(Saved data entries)
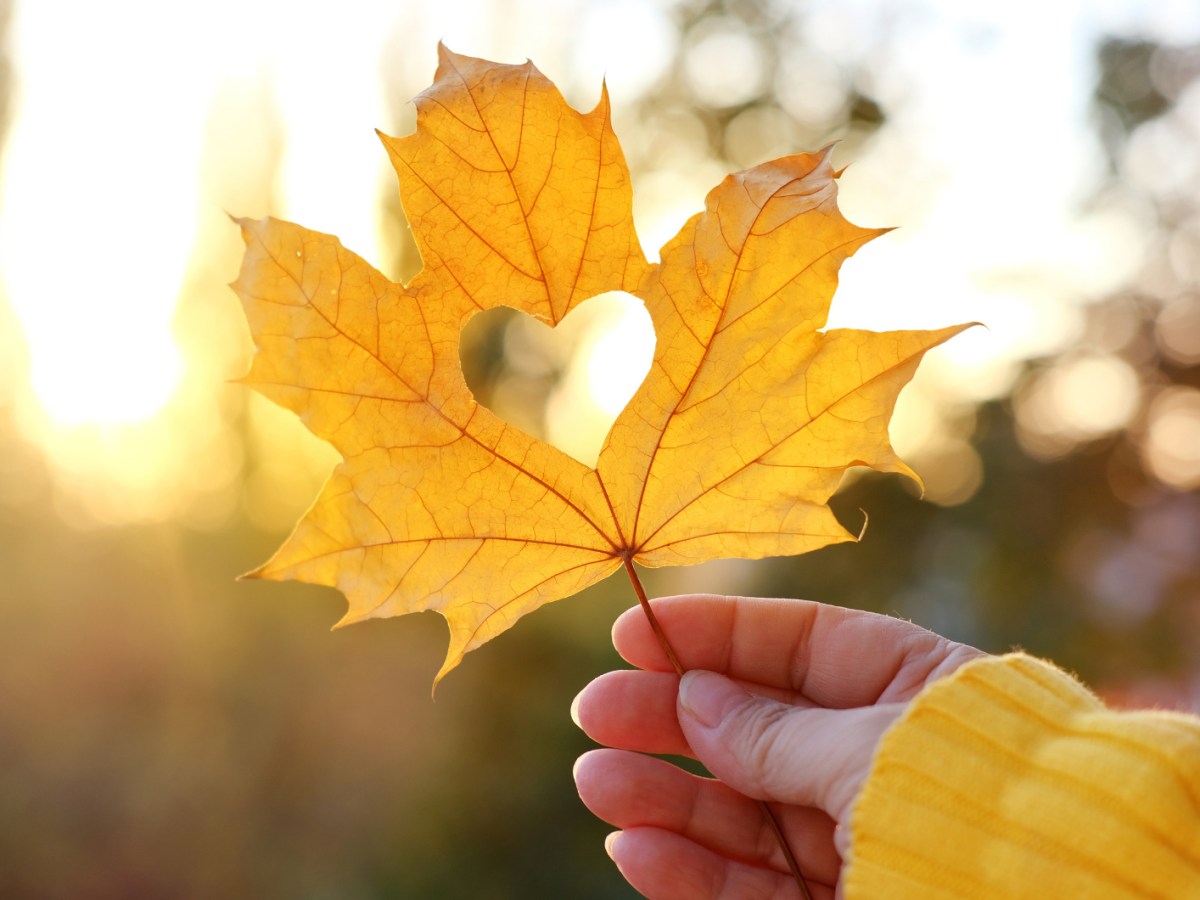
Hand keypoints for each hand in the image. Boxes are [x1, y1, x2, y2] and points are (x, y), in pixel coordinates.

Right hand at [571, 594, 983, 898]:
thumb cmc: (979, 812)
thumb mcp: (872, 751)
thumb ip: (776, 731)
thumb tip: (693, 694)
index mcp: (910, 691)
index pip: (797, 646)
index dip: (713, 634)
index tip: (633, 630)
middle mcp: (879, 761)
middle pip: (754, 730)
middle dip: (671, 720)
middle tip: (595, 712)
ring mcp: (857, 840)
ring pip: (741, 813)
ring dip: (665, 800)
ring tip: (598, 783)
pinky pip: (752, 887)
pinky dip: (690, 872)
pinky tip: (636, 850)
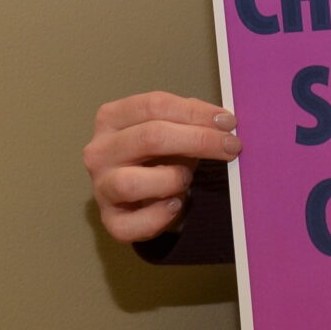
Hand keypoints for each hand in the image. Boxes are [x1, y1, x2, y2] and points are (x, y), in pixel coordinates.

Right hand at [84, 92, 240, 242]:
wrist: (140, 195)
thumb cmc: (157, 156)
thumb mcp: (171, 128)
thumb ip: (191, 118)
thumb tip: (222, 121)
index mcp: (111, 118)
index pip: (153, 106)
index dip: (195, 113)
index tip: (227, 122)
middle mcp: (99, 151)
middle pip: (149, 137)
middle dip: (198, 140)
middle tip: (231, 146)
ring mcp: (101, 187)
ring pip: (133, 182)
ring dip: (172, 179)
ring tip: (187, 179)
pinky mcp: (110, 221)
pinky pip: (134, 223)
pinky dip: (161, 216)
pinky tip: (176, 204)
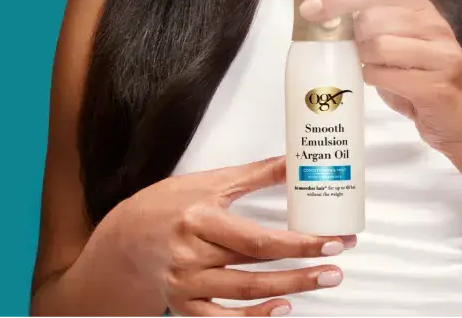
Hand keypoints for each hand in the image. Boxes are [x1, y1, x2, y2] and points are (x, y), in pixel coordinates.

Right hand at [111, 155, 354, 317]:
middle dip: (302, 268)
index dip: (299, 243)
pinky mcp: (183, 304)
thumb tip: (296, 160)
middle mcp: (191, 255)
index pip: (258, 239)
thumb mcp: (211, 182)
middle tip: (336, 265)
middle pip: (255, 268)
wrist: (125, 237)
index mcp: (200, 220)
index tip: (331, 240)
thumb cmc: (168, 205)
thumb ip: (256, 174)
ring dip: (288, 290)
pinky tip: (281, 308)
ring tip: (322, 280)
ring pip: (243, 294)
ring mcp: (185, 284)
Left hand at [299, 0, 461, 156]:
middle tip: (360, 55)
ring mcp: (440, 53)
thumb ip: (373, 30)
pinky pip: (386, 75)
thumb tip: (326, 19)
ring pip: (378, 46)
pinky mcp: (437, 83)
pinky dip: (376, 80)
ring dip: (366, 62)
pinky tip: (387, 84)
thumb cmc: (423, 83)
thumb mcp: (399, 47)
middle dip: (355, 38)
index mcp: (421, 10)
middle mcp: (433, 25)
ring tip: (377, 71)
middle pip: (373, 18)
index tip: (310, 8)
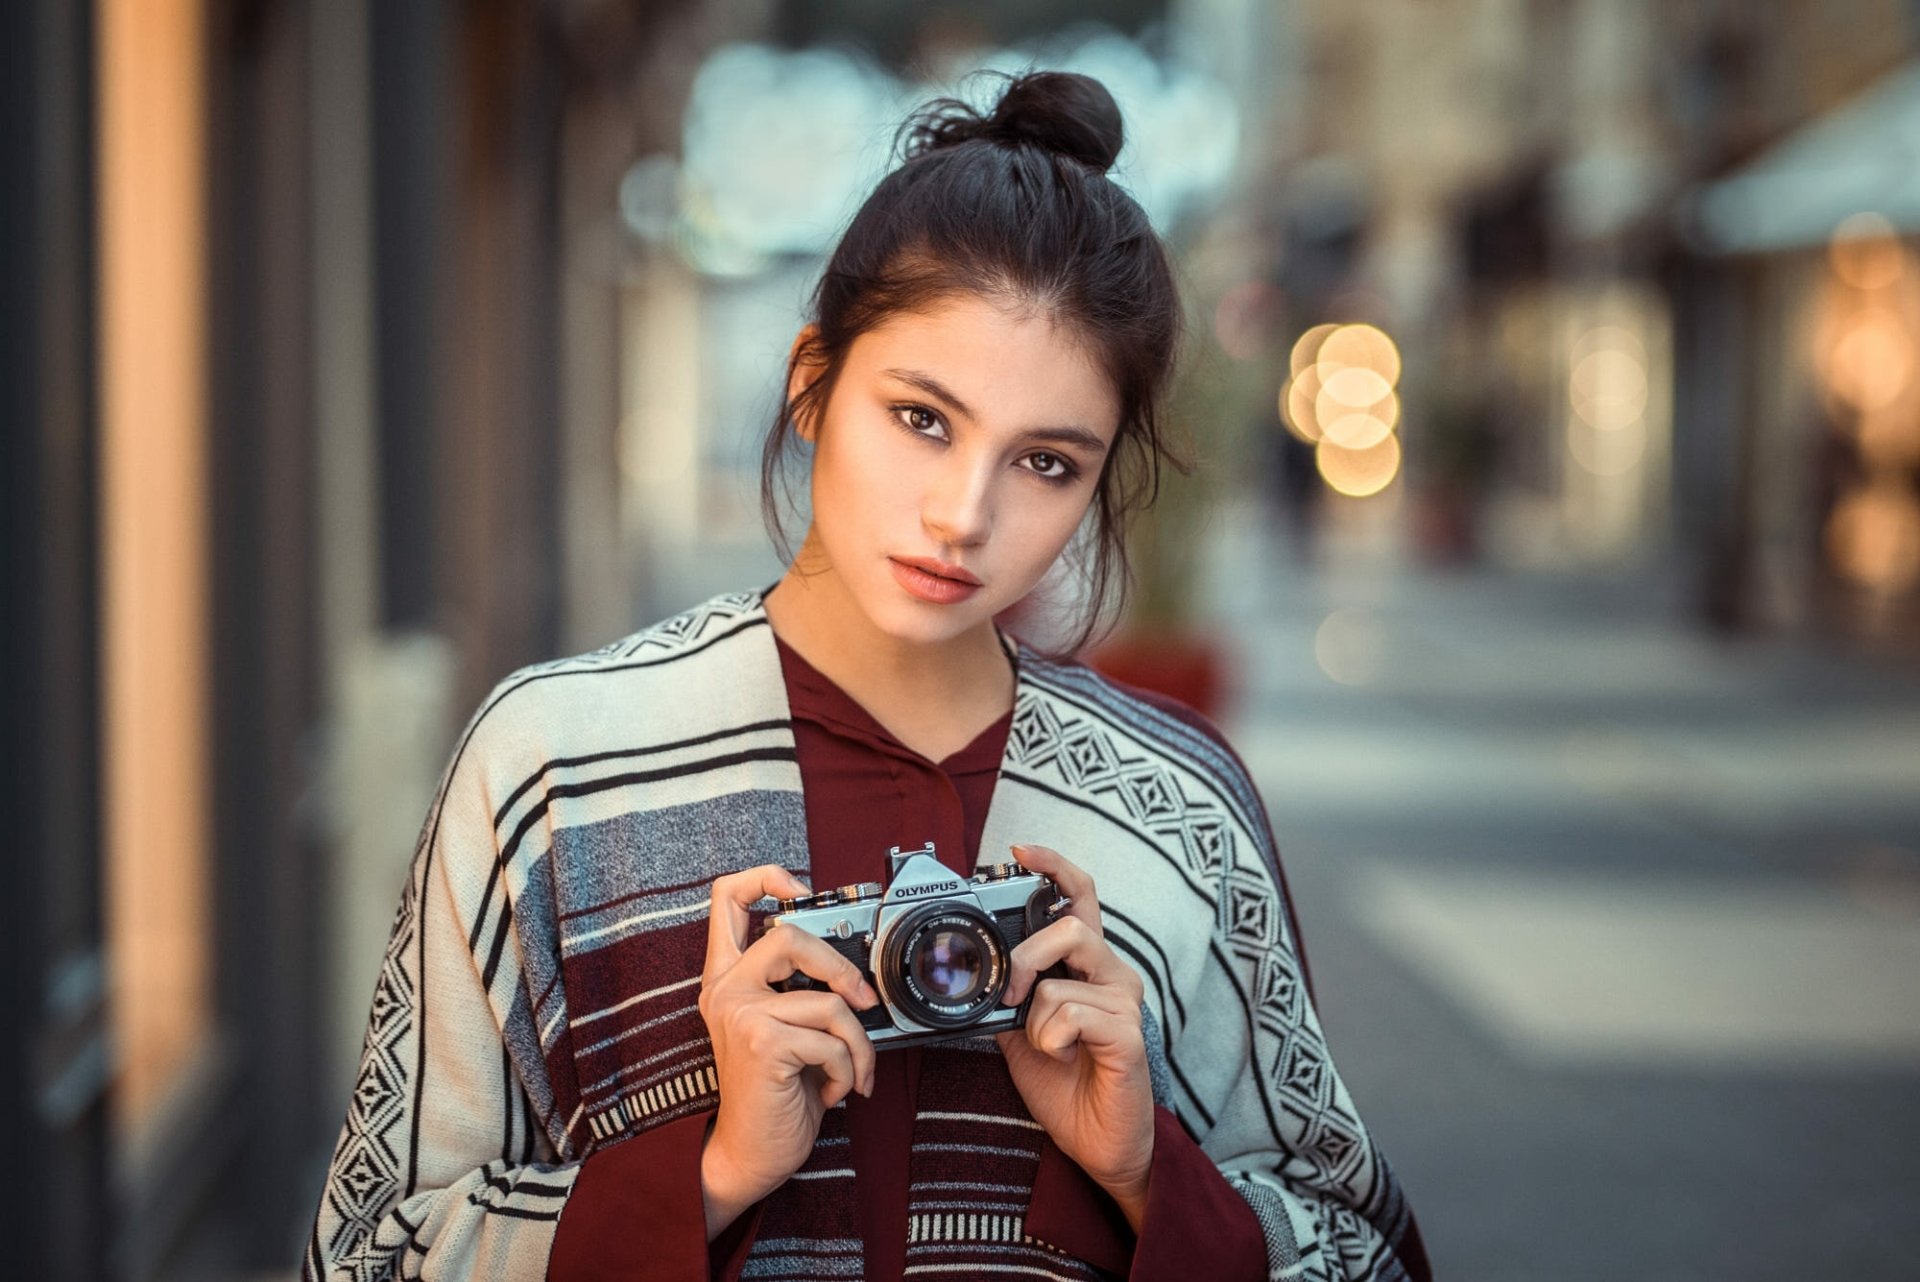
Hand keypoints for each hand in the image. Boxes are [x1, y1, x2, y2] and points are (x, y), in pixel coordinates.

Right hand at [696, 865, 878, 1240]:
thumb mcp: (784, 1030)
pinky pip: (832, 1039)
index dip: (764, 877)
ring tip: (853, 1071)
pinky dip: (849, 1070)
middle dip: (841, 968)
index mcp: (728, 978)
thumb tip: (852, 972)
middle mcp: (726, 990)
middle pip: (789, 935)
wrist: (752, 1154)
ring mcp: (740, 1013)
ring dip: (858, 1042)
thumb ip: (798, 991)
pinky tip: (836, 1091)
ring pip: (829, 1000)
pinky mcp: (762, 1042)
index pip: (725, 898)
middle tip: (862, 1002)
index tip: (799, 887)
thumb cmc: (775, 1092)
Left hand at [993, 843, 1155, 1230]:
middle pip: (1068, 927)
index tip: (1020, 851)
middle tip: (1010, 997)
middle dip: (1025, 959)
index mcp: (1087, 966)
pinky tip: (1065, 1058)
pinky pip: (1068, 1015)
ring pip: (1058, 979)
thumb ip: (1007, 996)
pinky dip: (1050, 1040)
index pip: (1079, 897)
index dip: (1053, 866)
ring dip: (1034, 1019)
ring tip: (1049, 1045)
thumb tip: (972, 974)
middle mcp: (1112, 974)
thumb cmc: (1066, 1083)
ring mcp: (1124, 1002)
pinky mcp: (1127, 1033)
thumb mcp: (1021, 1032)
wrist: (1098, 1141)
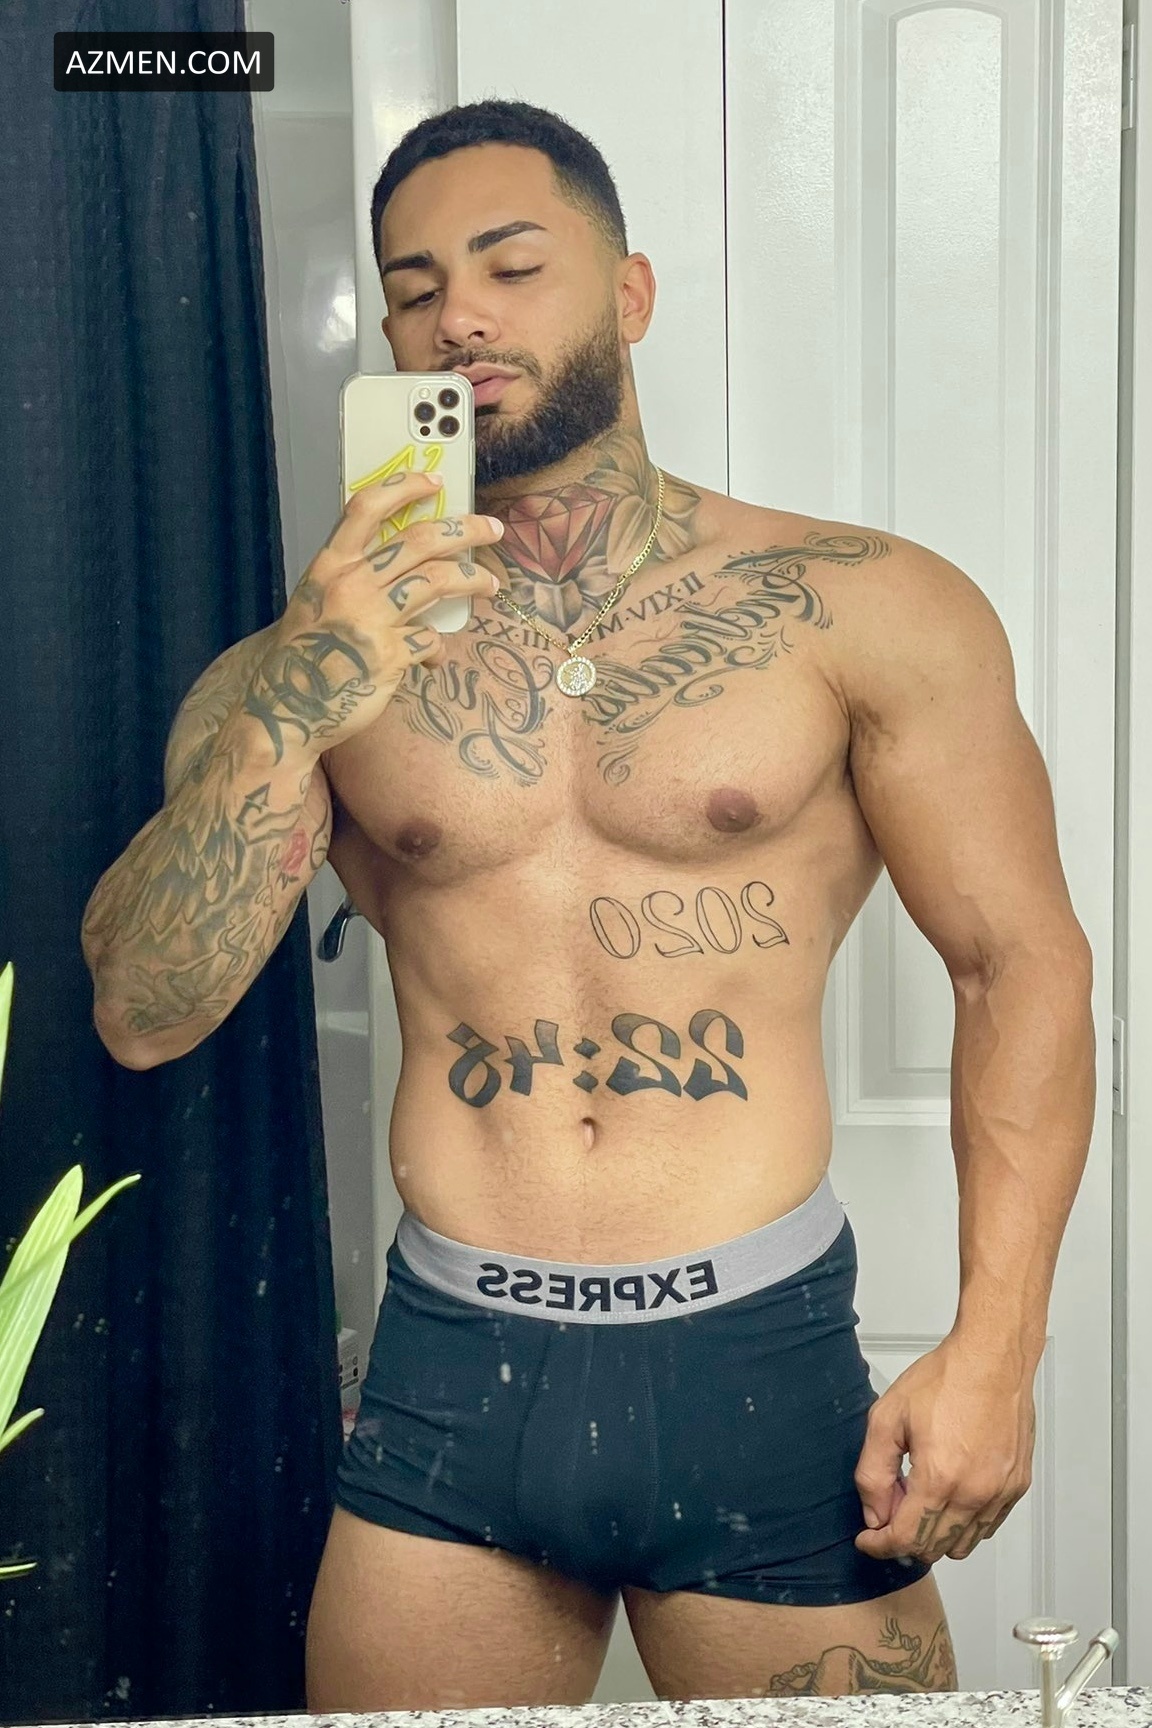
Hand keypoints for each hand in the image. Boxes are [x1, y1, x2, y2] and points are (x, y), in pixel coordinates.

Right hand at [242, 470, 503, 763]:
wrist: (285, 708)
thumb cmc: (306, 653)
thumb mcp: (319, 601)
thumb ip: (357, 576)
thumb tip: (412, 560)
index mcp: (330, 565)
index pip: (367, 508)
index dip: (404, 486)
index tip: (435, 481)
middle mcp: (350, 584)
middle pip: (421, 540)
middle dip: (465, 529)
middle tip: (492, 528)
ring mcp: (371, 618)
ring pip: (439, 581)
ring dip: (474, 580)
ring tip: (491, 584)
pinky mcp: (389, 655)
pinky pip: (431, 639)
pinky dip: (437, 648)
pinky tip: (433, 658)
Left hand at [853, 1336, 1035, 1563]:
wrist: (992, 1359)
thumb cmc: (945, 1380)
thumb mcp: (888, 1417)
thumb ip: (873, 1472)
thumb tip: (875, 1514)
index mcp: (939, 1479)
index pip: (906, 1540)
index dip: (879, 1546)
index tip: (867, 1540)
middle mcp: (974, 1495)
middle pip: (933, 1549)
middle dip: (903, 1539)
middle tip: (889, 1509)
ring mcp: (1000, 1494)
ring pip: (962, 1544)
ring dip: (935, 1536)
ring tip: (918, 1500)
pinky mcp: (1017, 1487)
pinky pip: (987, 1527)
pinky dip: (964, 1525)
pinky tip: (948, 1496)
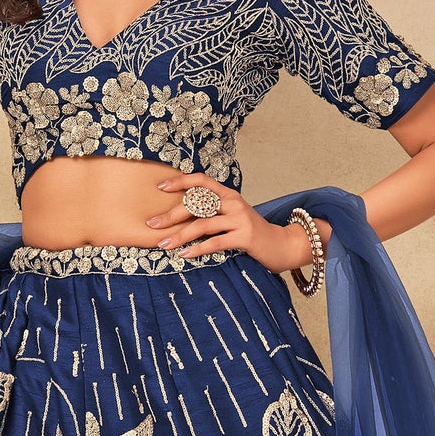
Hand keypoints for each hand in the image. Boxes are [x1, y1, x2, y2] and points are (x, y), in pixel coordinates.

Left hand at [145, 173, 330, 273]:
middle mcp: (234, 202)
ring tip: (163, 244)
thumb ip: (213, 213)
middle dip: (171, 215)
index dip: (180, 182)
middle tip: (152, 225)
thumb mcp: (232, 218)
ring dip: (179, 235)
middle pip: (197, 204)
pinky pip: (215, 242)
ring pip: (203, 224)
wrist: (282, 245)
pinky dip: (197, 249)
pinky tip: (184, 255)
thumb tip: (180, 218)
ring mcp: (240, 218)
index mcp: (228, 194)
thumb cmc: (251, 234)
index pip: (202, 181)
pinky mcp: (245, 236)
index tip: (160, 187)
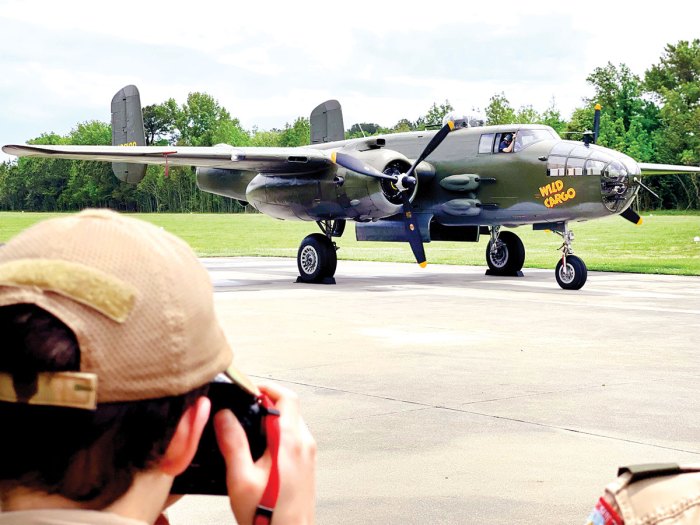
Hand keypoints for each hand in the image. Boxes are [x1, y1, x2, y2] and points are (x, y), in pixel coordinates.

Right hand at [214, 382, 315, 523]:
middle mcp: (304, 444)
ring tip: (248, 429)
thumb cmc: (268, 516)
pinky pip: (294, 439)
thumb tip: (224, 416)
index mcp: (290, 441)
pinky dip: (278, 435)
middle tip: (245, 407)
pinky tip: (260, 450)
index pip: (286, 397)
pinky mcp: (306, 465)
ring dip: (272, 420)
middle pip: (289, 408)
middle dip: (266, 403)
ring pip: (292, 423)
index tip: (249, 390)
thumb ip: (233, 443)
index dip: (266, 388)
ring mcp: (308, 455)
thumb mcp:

**WHAT TO WORK ON:**
A single figure, please: the number of lines in the data that hold the string "Left".

**YOUR SOLUTION:**
4